- _ИСХОДНЫЙ ТЕКСТ_:
In [14]:
import pandas as pd
import numpy as np
import polars as pl
import matplotlib.pyplot as plt
import seaborn as sns
import random

import glob
from tqdm import tqdm
from pathlib import Path
import json
import joblib

from concurrent.futures import ProcessPoolExecutor, ThreadPoolExecutor, as_completed
import os

import subprocess

from collections import defaultdict
from typing import Optional

from scipy import sparse
from scipy.sparse import coo_matrix, save_npz, load_npz
import implicit

from sklearn.preprocessing import LabelEncoder, OrdinalEncoder, StandardScaler

from catboost import CatBoostClassifier
from sklearn.model_selection import RandomizedSearchCV
from sklearn.metrics import make_scorer, f1_score
from sklearn.linear_model import LogisticRegression

**Вспомогательные функции**

In [15]:
# read table from SSD/HDD
def read_df_from_parquets(path_to_parquets: str, n=None):
    files = glob.glob(path_to_parquets + '/*.parquet')
    count_to_read = len(files) if n is None else min(n, len(files))
    return pl.read_parquet(files[:count_to_read])

# scan table from SSD/HDD
def scan_df_from_parquets(path_to_parquets: str, n=None):
    files = glob.glob(path_to_parquets + '/*.parquet')
    count_to_scan = len(files) if n is None else min(n, len(files))
    return pl.scan_parquet(files[:count_to_scan])

# write table to SSD/HDD with chunks
def write_parquet_in_chunks(df: pl.DataFrame, path: str, chunk_size=100000):
    out = Path(path)
    out.mkdir(parents=True, exist_ok=True)
    for i in range(0, df.height, chunk_size):
        chunk = df.slice(i, chunk_size)
        file_path = out / f"part_{i // chunk_size:04d}.parquet"
        chunk.write_parquet(file_path)

### 1. Обработка таблицы логов

Сначала внутри каждого .parquet файла происходит агрегация и создается сгрупированный файл .parquet в папку agg_interactions

In [3]:
def analyze_logs_table_one_by_one(
    path_to_orders: str,
    path_to_tracker: str,
    output_path='./data/agg_interactions',
):
    agg_interactions_dir = Path(output_path)
    agg_interactions_dir.mkdir(exist_ok=True)

    df_orders = (
         scan_df_from_parquets(path_to_orders)
         .select(["user_id", "item_id", "last_status"])
         .with_columns([
               pl.col("user_id").cast(pl.Int64),
                pl.col("item_id").cast(pl.Int64),
                pl.col("last_status")
         ])
         .filter(pl.col("last_status") != "proccesed_orders")
    )

- _ИСХОДНЫЕ ДАННЫЕ_:
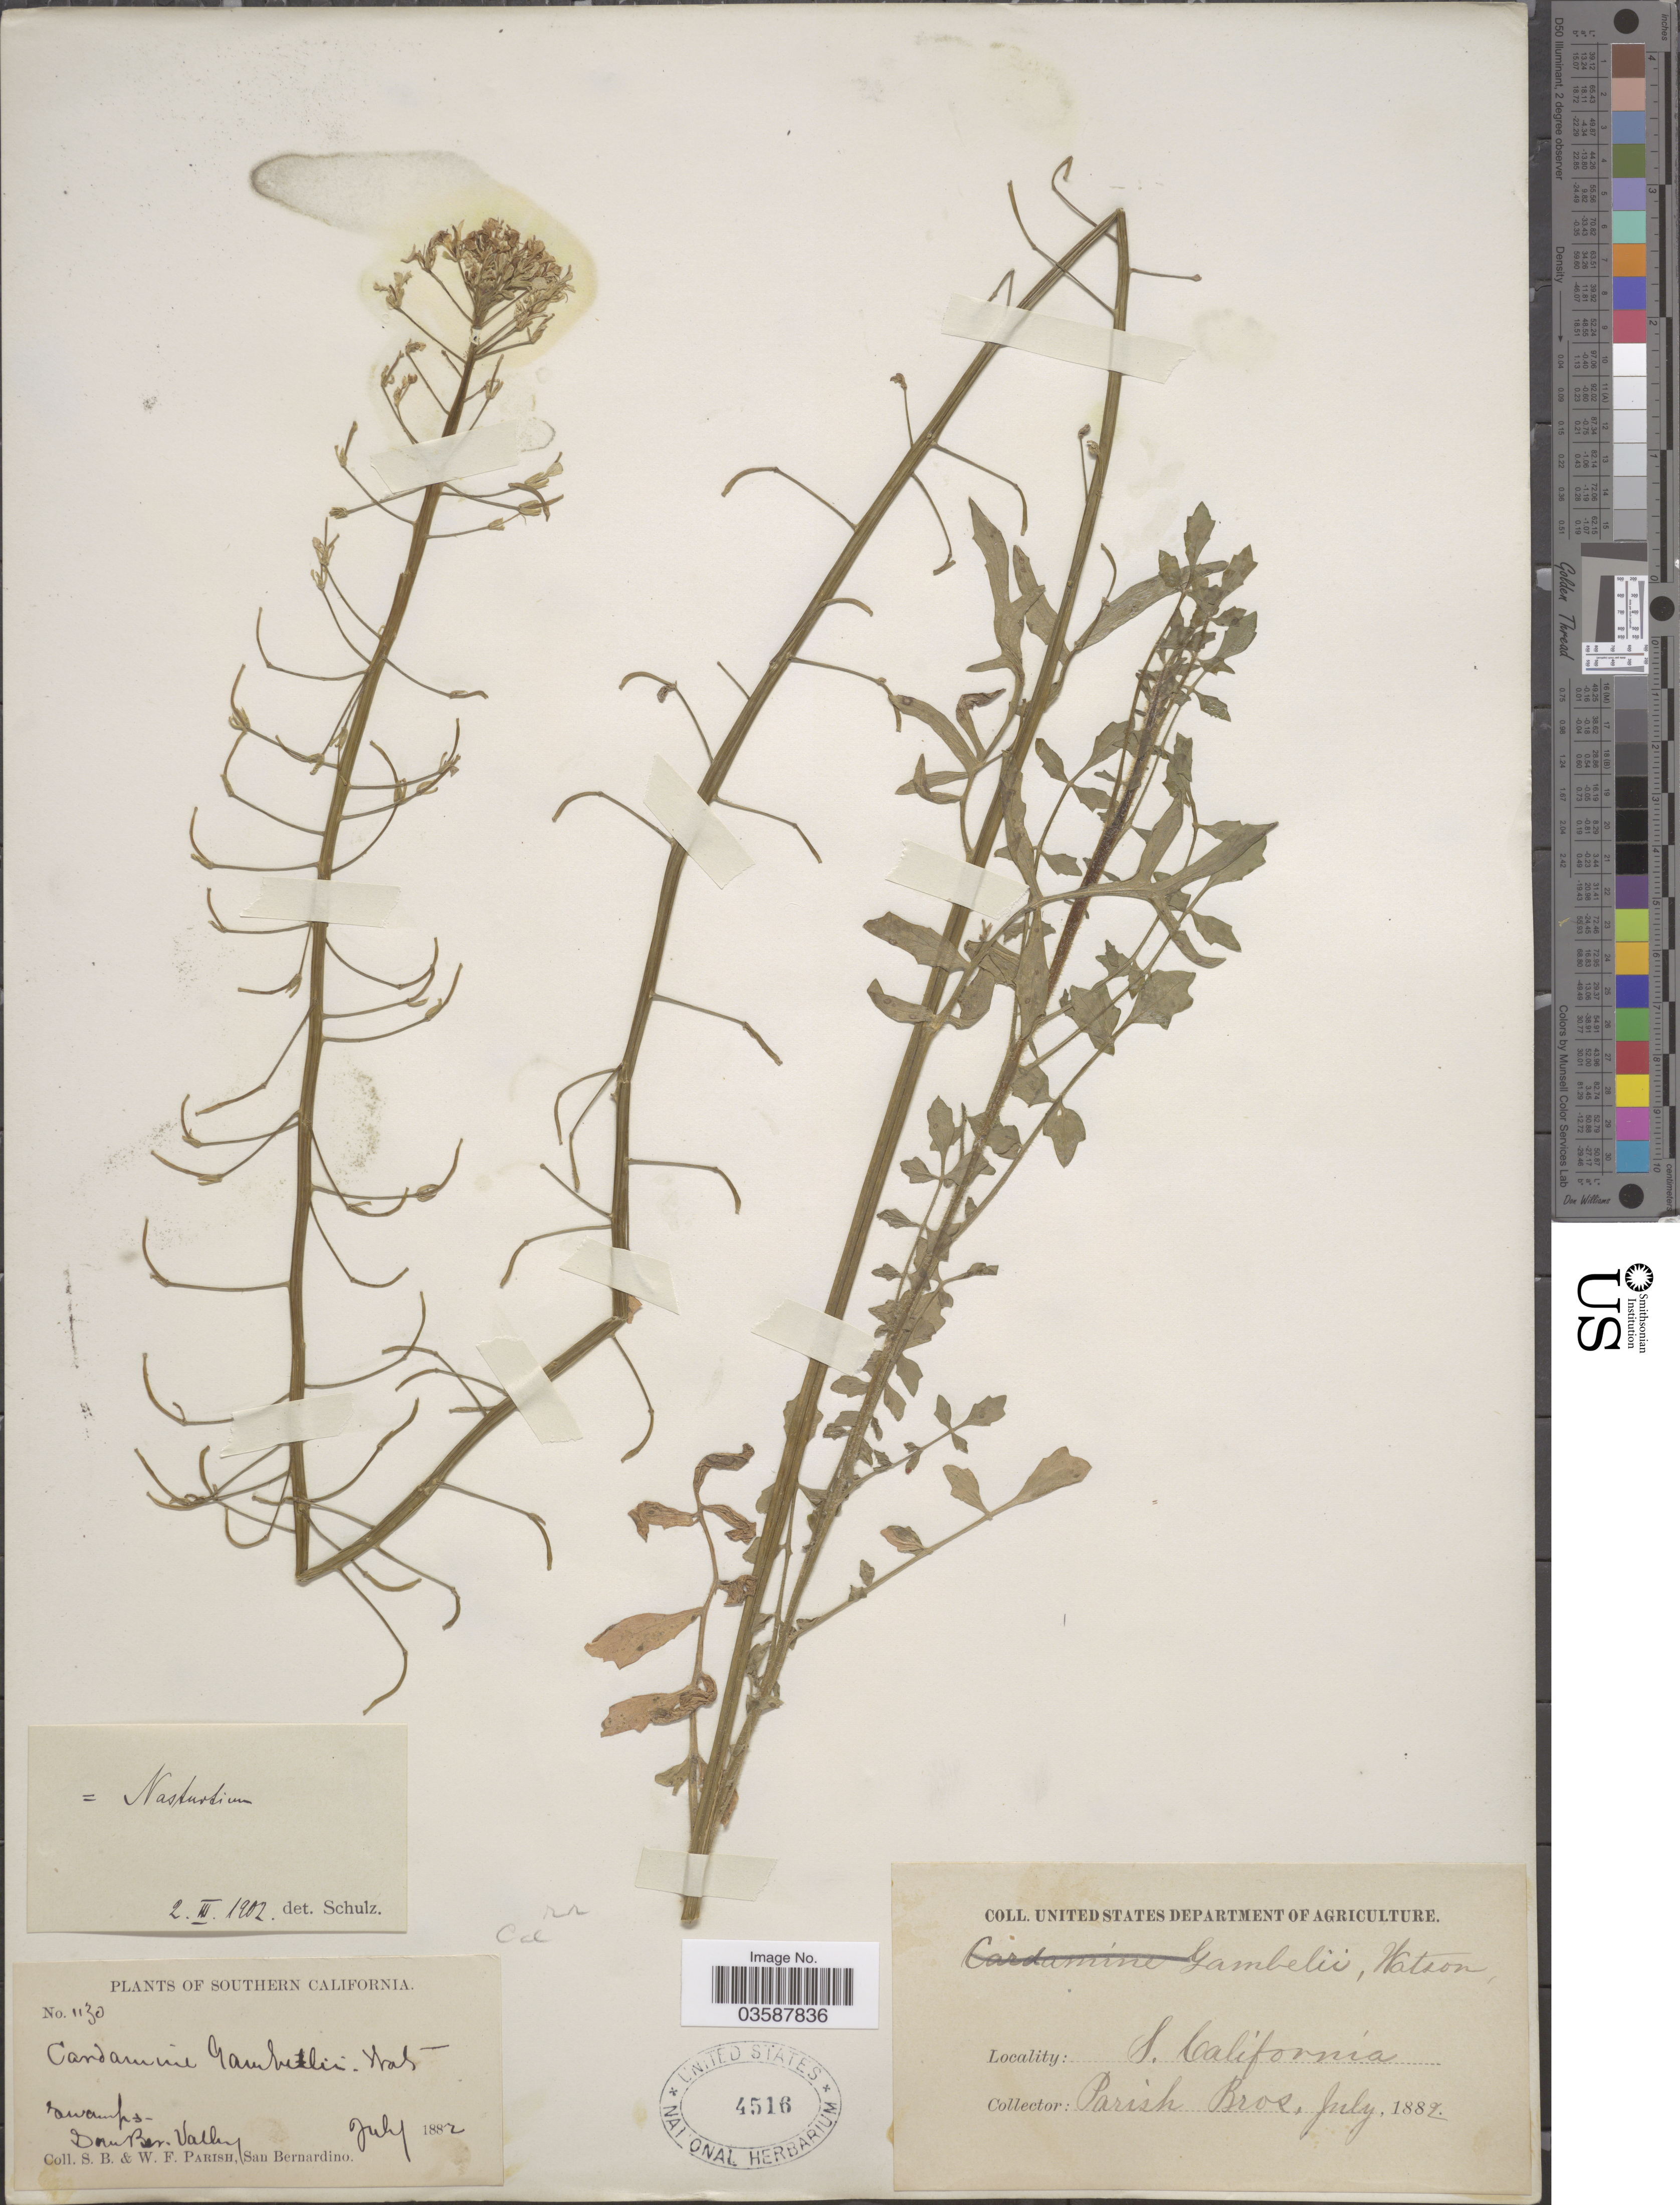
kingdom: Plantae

- _УСЛОВИЕ ЗАДАНИЯ_: Продублируйте без изменений фрагмент исходного текста, начиная со слов «return pl.read_parquet(files[:count_to_read])» и далее вплоть до слов «return pl.scan_parquet(files[:count_to_scan])».

- _РЕШЕНИЕ ЗАДАНИЯ_:
return pl.read_parquet(files[:count_to_read])

# scan table from SSD/HDD
def scan_df_from_parquets(path_to_parquets: str, n=None):
    files = glob.glob(path_to_parquets + '/*.parquet')
    count_to_scan = len(files) if n is None else min(n, len(files))
    return pl.scan_parquet(files[:count_to_scan])